» Exercise directions
A single number is the whole answer: the count of lines in these entries that hold "worn".

» Data shown
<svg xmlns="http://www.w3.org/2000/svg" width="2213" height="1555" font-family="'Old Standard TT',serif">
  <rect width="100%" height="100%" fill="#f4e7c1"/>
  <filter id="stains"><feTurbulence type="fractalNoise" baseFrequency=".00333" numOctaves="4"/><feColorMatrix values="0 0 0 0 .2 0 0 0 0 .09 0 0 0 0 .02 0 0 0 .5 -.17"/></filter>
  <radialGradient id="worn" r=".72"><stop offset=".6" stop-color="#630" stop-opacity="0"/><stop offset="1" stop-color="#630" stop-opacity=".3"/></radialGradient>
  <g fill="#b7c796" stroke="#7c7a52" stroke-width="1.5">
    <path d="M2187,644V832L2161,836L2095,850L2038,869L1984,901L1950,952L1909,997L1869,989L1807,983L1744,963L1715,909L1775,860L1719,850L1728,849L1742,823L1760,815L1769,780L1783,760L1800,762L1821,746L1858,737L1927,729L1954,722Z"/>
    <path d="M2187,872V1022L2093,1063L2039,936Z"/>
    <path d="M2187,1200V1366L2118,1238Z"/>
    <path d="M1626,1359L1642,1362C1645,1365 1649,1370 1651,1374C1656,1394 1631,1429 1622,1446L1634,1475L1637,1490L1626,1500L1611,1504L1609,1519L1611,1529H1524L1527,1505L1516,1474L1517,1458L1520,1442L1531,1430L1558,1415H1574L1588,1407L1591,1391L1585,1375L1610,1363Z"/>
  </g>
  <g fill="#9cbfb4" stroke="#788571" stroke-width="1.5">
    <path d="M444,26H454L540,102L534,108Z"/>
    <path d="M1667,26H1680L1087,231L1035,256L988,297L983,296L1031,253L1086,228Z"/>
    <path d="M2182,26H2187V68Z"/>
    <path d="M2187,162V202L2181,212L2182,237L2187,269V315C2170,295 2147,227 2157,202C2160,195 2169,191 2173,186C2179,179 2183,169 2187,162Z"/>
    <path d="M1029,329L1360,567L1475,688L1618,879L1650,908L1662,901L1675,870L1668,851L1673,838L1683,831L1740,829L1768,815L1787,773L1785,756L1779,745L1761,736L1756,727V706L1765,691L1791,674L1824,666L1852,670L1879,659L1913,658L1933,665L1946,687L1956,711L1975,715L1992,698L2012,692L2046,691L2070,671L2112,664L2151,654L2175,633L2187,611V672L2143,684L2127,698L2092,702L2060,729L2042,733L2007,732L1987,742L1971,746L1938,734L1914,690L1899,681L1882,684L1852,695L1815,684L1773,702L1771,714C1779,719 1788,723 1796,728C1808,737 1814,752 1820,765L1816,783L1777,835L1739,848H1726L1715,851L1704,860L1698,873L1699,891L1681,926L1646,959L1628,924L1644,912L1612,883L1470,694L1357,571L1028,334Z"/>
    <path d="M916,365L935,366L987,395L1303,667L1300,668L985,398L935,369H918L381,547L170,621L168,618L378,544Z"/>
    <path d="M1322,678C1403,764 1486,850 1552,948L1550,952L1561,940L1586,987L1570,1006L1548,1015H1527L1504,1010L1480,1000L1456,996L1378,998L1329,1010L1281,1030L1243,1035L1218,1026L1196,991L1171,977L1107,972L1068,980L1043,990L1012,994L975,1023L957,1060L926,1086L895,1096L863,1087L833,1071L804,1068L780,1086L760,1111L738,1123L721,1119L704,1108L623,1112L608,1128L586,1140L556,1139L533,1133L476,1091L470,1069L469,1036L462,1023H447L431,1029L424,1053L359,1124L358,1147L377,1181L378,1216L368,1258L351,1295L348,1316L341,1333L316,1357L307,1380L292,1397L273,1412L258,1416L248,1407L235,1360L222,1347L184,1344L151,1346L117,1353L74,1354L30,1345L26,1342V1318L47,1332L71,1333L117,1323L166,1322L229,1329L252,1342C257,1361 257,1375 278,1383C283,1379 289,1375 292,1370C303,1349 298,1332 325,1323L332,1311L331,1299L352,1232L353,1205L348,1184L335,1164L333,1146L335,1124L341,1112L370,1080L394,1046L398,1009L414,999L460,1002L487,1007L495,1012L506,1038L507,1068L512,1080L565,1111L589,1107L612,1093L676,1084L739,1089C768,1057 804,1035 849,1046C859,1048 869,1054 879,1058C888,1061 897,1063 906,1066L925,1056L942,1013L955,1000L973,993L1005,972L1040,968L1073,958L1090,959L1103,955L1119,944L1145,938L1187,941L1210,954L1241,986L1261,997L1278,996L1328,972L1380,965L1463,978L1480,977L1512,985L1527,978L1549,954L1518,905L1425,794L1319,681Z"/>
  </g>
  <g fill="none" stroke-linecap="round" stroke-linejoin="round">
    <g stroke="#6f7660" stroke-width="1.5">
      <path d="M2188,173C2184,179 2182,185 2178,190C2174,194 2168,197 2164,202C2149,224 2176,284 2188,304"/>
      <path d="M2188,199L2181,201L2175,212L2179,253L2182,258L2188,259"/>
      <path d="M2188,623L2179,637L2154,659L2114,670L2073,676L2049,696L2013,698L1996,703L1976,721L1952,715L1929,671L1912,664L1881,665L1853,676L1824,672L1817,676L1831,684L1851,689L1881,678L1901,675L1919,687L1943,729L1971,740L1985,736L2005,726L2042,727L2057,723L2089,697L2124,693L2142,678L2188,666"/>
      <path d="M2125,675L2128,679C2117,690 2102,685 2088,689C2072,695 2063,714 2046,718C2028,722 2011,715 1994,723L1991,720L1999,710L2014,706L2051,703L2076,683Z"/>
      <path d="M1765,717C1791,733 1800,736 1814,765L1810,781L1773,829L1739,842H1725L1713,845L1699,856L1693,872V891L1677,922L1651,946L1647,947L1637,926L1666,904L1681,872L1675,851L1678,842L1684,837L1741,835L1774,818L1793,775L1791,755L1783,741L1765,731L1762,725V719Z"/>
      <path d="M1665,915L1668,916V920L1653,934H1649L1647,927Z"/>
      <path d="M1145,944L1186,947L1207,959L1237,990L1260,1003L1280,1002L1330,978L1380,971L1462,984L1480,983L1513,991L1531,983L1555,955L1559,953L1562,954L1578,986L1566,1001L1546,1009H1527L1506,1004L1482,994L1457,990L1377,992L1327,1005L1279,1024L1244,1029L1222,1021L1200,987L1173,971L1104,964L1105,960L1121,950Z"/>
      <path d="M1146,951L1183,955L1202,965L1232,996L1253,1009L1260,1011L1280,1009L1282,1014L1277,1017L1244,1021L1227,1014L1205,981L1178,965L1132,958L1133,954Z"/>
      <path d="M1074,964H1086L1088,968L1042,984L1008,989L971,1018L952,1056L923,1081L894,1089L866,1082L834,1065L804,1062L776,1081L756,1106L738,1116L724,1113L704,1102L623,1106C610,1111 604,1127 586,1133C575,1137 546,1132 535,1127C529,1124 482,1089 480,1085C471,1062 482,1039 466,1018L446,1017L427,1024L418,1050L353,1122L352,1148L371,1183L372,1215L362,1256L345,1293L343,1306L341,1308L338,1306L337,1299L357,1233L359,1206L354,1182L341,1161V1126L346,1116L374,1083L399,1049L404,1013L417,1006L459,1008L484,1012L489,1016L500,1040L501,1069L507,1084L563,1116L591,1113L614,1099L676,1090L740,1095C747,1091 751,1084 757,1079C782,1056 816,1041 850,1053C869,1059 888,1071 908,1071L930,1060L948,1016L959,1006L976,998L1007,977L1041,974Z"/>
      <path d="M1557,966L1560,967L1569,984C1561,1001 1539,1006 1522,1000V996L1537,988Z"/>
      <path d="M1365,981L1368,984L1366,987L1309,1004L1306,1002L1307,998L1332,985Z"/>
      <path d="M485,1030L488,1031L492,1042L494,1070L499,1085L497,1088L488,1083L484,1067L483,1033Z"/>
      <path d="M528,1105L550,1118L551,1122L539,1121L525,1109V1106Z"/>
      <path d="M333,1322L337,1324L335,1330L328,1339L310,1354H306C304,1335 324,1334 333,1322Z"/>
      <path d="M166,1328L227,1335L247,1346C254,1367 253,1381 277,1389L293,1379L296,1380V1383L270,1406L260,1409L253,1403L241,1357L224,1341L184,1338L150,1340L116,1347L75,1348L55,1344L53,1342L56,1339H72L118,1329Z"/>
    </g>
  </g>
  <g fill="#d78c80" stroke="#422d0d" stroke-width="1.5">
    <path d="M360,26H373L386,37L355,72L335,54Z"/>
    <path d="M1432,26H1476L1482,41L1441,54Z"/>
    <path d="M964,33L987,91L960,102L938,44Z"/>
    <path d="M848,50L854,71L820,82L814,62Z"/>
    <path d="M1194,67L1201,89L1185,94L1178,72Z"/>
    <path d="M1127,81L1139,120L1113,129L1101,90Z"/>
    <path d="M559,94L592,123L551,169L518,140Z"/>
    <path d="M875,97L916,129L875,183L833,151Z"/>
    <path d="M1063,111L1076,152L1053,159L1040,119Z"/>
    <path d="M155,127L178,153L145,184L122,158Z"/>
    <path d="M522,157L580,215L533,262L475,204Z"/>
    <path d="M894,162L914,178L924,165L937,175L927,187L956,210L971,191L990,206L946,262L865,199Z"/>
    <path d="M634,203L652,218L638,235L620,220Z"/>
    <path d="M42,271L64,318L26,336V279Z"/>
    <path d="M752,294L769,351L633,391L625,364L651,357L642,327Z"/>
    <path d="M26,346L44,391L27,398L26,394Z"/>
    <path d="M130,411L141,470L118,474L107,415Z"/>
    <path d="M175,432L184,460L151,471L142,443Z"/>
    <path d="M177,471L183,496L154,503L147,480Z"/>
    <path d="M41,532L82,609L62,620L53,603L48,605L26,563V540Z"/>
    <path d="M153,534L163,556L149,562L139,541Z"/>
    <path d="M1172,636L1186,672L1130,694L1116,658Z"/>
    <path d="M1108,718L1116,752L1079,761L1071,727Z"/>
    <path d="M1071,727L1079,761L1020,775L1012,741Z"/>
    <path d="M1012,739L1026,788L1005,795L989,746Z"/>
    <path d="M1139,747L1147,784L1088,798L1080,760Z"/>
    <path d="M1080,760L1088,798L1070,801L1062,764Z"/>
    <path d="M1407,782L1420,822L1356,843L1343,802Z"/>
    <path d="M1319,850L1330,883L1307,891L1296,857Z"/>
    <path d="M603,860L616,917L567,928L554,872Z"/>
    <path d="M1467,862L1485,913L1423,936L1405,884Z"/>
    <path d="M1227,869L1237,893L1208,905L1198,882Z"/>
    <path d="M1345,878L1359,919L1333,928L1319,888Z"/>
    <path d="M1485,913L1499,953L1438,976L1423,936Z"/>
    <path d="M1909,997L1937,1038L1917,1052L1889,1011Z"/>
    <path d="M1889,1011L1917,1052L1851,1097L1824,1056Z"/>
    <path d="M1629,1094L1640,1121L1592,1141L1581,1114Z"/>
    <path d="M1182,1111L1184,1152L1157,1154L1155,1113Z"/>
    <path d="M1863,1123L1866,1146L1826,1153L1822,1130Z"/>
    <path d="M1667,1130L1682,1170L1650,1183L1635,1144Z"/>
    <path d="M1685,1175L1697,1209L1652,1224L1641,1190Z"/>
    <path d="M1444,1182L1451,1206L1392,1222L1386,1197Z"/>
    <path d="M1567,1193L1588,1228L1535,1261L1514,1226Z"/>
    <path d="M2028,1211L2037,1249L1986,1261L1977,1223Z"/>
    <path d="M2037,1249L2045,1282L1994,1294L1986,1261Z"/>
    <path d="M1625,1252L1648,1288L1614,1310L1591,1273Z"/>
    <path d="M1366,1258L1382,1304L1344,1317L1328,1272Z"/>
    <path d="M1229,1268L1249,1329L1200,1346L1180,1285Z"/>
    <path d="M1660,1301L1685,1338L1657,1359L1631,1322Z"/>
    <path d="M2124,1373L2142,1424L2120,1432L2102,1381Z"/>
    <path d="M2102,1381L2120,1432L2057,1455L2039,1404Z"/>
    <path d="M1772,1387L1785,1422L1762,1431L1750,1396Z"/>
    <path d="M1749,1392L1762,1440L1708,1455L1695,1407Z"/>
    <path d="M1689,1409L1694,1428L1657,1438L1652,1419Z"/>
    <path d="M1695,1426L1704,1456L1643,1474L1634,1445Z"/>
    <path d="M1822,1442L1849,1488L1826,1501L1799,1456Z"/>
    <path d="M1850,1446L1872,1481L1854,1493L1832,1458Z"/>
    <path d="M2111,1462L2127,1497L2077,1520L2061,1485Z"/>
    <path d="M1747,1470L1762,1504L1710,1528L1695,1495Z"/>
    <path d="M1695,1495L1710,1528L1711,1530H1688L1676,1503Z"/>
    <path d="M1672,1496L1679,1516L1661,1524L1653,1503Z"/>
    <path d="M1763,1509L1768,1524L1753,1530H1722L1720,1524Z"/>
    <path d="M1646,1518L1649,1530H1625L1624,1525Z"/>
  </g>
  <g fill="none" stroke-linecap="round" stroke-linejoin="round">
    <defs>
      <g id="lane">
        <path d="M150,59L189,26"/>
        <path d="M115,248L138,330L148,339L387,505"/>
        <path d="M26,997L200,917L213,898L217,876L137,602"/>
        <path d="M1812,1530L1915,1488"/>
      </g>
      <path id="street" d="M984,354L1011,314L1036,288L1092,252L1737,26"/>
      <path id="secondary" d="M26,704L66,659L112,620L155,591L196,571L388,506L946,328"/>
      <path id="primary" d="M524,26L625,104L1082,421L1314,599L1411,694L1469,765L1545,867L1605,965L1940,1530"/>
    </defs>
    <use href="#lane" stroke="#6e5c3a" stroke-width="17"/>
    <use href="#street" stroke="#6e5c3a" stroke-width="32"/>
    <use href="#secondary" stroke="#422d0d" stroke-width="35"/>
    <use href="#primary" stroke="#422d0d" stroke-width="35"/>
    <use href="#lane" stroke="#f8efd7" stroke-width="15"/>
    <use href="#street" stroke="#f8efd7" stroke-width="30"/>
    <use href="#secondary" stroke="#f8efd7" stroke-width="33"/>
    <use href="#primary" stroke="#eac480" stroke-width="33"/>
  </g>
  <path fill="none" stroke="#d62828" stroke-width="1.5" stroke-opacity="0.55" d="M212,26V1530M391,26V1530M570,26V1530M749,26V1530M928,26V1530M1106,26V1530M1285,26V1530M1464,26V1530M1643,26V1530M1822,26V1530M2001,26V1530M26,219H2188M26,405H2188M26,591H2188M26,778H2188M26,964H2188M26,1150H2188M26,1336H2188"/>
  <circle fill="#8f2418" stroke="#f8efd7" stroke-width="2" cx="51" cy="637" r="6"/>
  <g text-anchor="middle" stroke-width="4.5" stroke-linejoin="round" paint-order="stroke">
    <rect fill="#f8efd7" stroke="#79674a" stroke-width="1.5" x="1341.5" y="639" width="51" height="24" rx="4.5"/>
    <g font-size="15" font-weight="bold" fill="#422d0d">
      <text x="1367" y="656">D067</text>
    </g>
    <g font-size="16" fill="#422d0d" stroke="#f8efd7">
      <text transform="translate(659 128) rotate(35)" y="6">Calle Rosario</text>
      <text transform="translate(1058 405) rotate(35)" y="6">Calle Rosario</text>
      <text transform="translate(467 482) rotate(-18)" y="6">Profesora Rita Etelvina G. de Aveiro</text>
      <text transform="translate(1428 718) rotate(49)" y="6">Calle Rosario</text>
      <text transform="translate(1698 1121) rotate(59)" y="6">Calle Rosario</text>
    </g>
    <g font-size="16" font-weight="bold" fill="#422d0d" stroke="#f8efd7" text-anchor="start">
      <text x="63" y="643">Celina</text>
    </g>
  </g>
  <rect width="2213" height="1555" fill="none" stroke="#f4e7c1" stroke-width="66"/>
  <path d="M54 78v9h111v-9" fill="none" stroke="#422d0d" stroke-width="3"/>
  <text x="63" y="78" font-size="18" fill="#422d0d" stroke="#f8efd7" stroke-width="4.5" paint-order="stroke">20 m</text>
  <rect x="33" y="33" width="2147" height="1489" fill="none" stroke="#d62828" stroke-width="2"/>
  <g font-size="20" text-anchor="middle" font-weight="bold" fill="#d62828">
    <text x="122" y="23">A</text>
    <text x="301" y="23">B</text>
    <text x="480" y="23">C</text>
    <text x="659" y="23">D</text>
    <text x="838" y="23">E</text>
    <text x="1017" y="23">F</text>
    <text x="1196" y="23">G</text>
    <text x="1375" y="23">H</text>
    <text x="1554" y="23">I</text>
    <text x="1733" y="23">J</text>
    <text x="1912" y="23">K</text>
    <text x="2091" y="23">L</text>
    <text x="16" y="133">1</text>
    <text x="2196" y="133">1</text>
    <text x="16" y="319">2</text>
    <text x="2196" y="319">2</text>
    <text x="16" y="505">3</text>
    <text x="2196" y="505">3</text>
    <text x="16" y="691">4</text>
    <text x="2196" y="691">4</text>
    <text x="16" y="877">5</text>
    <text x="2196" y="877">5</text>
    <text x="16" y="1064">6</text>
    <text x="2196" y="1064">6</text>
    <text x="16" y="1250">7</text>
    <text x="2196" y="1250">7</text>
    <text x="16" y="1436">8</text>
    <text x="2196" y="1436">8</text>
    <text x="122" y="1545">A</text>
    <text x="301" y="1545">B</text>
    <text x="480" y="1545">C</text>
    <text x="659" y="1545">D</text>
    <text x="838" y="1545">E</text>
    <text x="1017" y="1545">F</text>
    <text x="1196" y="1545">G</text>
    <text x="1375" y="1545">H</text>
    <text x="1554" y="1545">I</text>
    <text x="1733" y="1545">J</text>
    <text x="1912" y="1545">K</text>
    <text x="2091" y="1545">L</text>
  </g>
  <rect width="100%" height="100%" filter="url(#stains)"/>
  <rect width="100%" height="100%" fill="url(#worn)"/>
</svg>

» Solution to the exercise
2